Social Studies Key Ideas and Conceptual Understandings, Grade 7

  • 7.7b Enslaved African Americans resisted slavery in various ways. The abolitionist movement also worked to raise awareness and generate resistance to the institution of slavery.

Texts

Texts to buy

Texts that need to be procured. Please refer to Trade Book List for procurement guidance.

Cover Text Quantity ISBNs
Narrative of the Life of Frederick Douglass
by Frederick Douglass
Frederick Douglass: The Last Day of Slavery
by William Miller
Teacher copy only
ISBN: 978-1880000427, 1880000423
The People Could Fly: The Picture Book
by Virginia Hamilton
Teacher copy only
ISBN: 978- 0375824050, 0375824057

Texts included in the unit

Texts that are included in the lesson materials.

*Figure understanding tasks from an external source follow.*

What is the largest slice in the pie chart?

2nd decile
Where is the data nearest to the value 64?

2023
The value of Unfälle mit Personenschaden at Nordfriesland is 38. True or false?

Cover Text Quantity Publisher
Turning the Page - Frederick Douglass Learns to Read
by Amanda Hamilton Roos
Alternate free book, downloadable at EngageNY.org and commoncoresuccess.elschools.org.
American Reading Company, 2014
ISBN: 978-1-61406-683-5, 1-61406-683-3

Lessons

Optional Activities

Fieldwork

  • Consider taking students to a museum exhibit about this time in history. The better they understand the context of Douglass, the richer their reading of his Narrative will be.
  • Consider taking students to see a play or other spoken performance. Ask them to consider what made that story powerful.

Optional: Extensions

  • Consider having students explore narratives from other former slaves. In the 1930s, the Federal Writers Project sent interviewers to collect the stories of many former slaves. These stories can be accessed through the Library of Congress at http://memory.loc.gov/ammem/collections/voices/. Students can hear audio files, read transcripts, and look at pictures.
  • Consider having students explore the autobiographies of other public figures, either current or historical. Ask students to consider the purpose of the author: What is he or she trying to accomplish by sharing the story?